EA Origins is one of many different platforms for distributing games. It features titles such as the Dragon Age series, The Sims, and Battlefield. Unfortunately, the large userbase makes the platform a target for security breaches. EA patched the issue, although this flaw left as many as 300 million user accounts exposed to hijacking. Instead of gathering usernames and passwords, the exploit would have allowed hackers to break into accounts using Single Sign-On tokens instead. These access tokens function similarly to passwords, allowing players to access their accounts using generated codes. This isn’t the first instance of such a vulnerability; Check Point discovered a similar issue in Fortnite earlier this year.
Instead of compromising user accounts using phishing techniques, many have turned to pilfering these access tokens. Rather than have people enter account information on a website, they can gather tokens without input from the account owner. Malicious coding is sufficient to take the information and squirrel it away for use by unknown parties. CTO and Bugcrowd founder Casey Ellis commented on the situation.

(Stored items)
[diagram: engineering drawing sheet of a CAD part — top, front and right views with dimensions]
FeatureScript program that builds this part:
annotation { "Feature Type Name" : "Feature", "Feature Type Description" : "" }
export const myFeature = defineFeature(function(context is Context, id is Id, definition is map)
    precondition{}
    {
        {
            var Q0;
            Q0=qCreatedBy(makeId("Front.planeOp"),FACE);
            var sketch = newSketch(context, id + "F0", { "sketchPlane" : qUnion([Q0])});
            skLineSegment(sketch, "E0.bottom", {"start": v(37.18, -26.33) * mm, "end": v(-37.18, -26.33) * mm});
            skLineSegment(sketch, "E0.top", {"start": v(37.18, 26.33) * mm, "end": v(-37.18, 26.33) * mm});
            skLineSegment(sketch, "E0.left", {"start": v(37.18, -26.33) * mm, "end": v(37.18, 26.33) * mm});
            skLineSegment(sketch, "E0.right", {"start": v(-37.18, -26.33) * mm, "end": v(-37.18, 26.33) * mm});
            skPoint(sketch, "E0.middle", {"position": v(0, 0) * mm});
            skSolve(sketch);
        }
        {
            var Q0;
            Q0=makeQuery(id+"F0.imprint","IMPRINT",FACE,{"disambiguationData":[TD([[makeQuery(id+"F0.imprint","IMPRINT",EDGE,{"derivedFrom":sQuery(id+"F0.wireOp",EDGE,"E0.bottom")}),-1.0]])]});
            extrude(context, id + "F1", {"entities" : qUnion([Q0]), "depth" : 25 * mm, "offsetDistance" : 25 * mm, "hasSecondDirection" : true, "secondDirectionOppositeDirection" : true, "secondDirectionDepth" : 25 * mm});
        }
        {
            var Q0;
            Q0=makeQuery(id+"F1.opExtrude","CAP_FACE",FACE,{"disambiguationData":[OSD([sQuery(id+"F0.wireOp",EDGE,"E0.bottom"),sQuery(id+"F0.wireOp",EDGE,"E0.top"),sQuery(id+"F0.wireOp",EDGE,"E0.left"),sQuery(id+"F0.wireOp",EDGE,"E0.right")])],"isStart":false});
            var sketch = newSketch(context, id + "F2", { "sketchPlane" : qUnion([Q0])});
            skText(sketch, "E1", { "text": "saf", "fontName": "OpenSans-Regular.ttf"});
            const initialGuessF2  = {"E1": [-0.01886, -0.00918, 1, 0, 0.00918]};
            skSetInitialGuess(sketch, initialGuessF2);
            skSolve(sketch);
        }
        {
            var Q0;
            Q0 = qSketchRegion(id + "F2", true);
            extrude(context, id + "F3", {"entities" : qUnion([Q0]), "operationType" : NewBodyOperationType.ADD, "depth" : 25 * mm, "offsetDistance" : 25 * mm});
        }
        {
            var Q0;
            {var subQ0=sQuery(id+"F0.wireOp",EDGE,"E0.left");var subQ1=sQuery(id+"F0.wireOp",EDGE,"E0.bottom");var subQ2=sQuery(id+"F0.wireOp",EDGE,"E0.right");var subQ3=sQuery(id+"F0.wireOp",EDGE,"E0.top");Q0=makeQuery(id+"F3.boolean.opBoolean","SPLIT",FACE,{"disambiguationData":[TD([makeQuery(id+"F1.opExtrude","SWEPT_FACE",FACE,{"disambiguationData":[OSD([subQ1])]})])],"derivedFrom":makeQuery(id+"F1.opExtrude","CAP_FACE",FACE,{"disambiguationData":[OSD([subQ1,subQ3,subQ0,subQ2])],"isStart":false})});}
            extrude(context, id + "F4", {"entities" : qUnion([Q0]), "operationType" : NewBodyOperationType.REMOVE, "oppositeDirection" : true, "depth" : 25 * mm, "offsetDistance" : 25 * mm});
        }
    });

PROBLEM REQUIREMENTS:
Copy the text on the EA Origins flaw, beginning at the words "EA Origins is" and ending after "earlier this year.", and switch "security breaches" to "cyberattacks".

WORKED SOLUTION:
EA Origins is one of many different platforms for distributing games. It features titles such as the Dragon Age series, The Sims, and Battlefield. Unfortunately, the large userbase makes the platform a target for cyberattacks. EA patched the issue, although this flaw left as many as 300 million user accounts exposed to hijacking. Instead of gathering usernames and passwords, the exploit would have allowed hackers to break into accounts using Single Sign-On tokens instead. These access tokens function similarly to passwords, allowing players to access their accounts using generated codes. This isn’t the first instance of such a vulnerability; Check Point discovered a similar issue in Fortnite earlier this year.